Ils avaient eu beaucoup de chance de ne voir aucune infirmière débarquer dans la chambre pendant cet impromptu amoureux. Les hôpitaux interdisent les visites de nuit laissant à la maladie le soin de porter son coup le plus rude, celui qui se dit sans mot, dans le langage silencieux de l’angoisse, dans les sueurs de l’insomnie, dans la prescience de la mort qui efface toute lumière, toute raison jusqu’à la vision très exacte de l’ensevelissement, de la décomposition de son propre corps.
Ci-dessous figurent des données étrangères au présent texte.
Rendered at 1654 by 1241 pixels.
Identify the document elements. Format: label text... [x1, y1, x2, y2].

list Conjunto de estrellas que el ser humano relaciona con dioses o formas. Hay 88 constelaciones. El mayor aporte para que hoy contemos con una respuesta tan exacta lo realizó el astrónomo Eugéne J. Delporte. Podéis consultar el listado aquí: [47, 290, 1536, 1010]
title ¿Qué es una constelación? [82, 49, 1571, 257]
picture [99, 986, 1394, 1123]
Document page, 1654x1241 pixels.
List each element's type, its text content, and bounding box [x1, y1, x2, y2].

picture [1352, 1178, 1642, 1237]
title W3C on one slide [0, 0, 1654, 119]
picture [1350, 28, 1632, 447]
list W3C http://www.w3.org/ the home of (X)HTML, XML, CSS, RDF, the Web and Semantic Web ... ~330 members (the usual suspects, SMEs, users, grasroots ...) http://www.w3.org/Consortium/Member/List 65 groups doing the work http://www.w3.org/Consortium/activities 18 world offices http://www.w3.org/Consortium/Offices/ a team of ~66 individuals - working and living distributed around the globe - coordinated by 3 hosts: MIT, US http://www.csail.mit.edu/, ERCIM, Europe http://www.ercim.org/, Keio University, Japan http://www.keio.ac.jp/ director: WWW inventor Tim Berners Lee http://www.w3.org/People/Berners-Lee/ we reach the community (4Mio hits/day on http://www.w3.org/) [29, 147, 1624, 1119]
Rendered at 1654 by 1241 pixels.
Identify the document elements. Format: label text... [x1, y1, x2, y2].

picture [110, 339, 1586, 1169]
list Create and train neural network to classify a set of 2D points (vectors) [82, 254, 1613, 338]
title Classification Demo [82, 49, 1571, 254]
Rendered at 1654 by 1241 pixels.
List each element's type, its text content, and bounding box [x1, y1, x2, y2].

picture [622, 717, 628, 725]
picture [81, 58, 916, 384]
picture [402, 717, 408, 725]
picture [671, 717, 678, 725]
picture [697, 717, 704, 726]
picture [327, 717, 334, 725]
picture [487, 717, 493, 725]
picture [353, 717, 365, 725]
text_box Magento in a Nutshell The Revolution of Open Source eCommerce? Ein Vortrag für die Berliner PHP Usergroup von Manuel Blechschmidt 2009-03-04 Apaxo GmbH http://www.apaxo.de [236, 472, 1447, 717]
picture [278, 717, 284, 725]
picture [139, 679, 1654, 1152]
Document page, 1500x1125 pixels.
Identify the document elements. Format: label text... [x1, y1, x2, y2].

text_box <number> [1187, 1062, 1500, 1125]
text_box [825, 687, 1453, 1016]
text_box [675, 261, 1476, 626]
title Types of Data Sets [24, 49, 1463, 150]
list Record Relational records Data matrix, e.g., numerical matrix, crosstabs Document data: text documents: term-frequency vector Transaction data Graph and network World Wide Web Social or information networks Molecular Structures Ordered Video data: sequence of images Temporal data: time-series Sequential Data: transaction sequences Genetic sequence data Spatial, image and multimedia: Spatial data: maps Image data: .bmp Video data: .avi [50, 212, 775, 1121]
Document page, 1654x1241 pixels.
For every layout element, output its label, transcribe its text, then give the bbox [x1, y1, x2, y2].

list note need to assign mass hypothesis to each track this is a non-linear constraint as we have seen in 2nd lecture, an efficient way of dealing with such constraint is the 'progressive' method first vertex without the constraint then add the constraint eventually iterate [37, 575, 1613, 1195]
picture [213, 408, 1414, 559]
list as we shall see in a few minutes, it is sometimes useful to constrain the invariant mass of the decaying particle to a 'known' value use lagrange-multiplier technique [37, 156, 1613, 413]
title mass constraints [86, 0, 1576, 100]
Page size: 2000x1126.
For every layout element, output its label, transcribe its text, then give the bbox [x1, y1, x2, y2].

Il n’y a pas de pire compagnie offerte à la solitude que la nuit.

      Régina et Patrick gagnèrent un peu de vie sur le compte de l’hôpital.

      Elle se rhabilla vite et ils convinrent de se retrouver en bas, sur le parking dès que formalités et derniers examens médicaux seraient réglés. A midi très exactement. Elle le ramènerait à sa voiture de location laissée à Valensole après son malaise. Mais que ferait-elle d’ici-là ? Elle irait se rafraîchir chez elle, se reposer. C’était samedi. Patrick avait un billet de retour pour dimanche soir. Il ne déciderait rien, absolument rien tant qu’il ne l’aurait pas revue. Il parvint à s’endormir vers une heure du matin (elle était venue vers 22h30). Et elle ? Elle s’en fut comme elle était venue, légère et évanescente, un fantôme.

      Patrick avait-il rêvé ? Il aurait bien pu douter de la réalité ; après tout, il avait fait un malaise vagal, un malaise impliquant le système nerveux « parasympathique », selon d’opaques et minimales explications du neurologue qui s'était fait tirer les vers du nez pour consentir à ces brefs éclaircissements ; la chaleur, la fatigue, la baisse brutale du rythme cardiaque, la vision inquiétante du chien agressif, un imbroglio émotionnel en étaient manifestement à l’origine ; mais ça n’avait pas l’air de troubler le docteur. « Il y a des choses inexplicables dans le corps…elles surviennent une fois sans crier gare puis repartent comme elles sont venues… ». La réalité, depuis qu'il avait mis un pied dans cette Provence, lui semblait encore plus trouble que derrière son écran. Mais il y avait une odeur de femme, des humidités dans les draps…Il déchira un petit bout de tissu qui portait son odeur...Il tenait une preuve.

Dans la nuit, il entendit une grande agitation : cris dans les couloirs, portes battantes qui claquaient d’avant en arrière, pas pressés. Patrick tenta, pendant que l’infirmière lui prélevait son sang frais du petit matin dans des éprouvettes, de demander des explications ; elle répondit évasivement : « Blessures par balles…la drogue…les pitbulls…ça n’arrête plus...bon, on attend les résultats d'analyse, puis si tout va bien, on vous laisse partir."

      Cette fois, les faits prirent le tournant prévu : à midi, elle l’attendait dans une voiture de marque coréenne sur le parking de l’hôpital. Et bien sûr, on pourrait gloser sur le sentiment d’étrangeté réciproque, voire de vertige que leur procurèrent ce rendez-vous réussi, cette résolution presque si simple -et qui sait inavouablement décevante- de la quête, ce passage du rideau déchiré d’écran et de jeux de fuites romanesques, vers le temps commun, le temps des communs où les silences et les mots abandonnent leur proximité avec l’invisible, l’inconnu, l’inexpliqué ; et de cela, ils avaient eu leur dose ! Aucun amour, aucun mystère, nulle mystique ne peut nous envelopper sans ce langage, qui en disant ou sans dire, exprime davantage que ce qu’il dit. Le vertige, c’était bien cette simplicité, ce naturel même qui les conduisait l’un vers la voiture de l’autre dans cette synchronie où chacun, rompant sa solitude rompt par la même, l’irréductibilité de son propre langage. La voir à son volant, fraîche, maquillée, était tout à la fois rassurant, souhaitable et désenchanté.